The export is the starting roster, not the campaign engine.

How Ampliflow Handles List Imports

Ampliflow supports LinkedIn search imports and Sales Navigator imports natively. You can also upload a CSV, including your connections export, and map it into a workflow directly. The visual drag-and-drop workflow builder lets you add If/Else branches based on fields in the CSV: route contacts with a blank email to a LinkedIn-only sequence, for example, while routing contacts with a verified email to a combined touchpoint sequence.

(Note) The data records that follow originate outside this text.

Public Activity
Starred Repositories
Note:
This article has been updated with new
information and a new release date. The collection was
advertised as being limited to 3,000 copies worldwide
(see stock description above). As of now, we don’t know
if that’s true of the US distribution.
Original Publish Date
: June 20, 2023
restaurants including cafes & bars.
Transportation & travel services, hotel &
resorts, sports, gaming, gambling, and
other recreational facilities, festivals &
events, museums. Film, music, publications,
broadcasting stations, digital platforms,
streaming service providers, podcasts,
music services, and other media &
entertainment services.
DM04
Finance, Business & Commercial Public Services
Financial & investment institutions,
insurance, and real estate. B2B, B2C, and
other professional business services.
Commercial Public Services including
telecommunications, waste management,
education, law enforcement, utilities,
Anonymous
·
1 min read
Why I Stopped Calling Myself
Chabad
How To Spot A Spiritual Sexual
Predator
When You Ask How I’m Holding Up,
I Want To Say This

Because Ampliflow runs on the Unipile API rather than a browser extension, sequences keep executing even after you close your laptop. The real-time account safety scoring watches for anomalies in send patterns and pauses automatically if something looks off. That matters when you are importing a large list: blasting 500 messages in a day off a fresh export is exactly the kind of spike that gets accounts restricted. In our own testing, the accounts that stay clean are the ones with randomised timing between actions and daily volumes that stay well inside LinkedIn's stated limits. Not exciting advice, but it is the honest one.

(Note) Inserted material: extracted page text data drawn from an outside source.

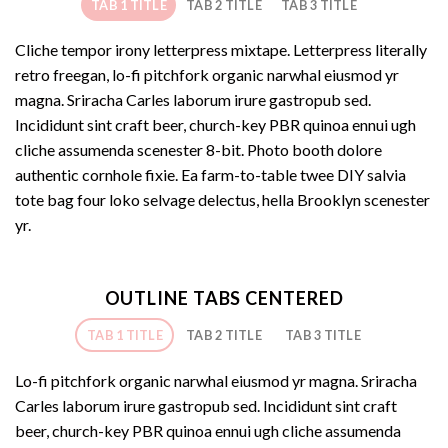
TAB 1 TITLE
TAB 2 TITLE
TAB 3 TITLE
Cliche tempor irony letterpress mixtape. Letterpress literally
retro freegan, lo-fi pitchfork organic narwhal eiusmod yr
magna. Sriracha Carles laborum irure gastropub sed.
Incididunt sint craft beer, church-key PBR quinoa ennui ugh
cliche assumenda scenester 8-bit. Photo booth dolore
authentic cornhole fixie. Ea farm-to-table twee DIY salvia
tote bag four loko selvage delectus, hella Brooklyn scenester
yr.
OUTLINE TABS CENTERED
TAB 1 TITLE
TAB 2 TITLE
TAB 3 TITLE
Lo-fi pitchfork organic narwhal eiusmod yr magna. Sriracha
Carles laborum irure gastropub sed. Incididunt sint craft
beer, church-key PBR quinoa ennui ugh cliche assumenda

Founding members who join before the public launch lock in $19 per month for life. After launch, Starter is $39 per month and Pro is $79 per month. See the full breakdown on the pricing page.

Frequently asked questions

LinkedIn's export CSV includes first name, last name, email address (only if the contact chose to share it), current company, current job title, and the date you connected. You do not get phone numbers, profile URLs, mutual connections, or any message history.
No. LinkedIn's own settings page provides the export function, so downloading your own first-degree connection data is explicitly permitted. Scraping other people's data or automating bulk exports through third-party tools without consent is a different matter and does carry real risk.
Yes. Most CRMs and outreach platforms accept CSV imports. You will need to map columns manually since LinkedIn's headers do not always match CRM field names, and expect a meaningful portion of email fields to be blank if contacts did not opt to share that data.
LinkedIn usually emails a download link within 10-20 minutes, though it can take up to 24 hours during high-traffic periods. The file arrives as a ZIP containing multiple CSVs, one of which is specifically labeled Connections.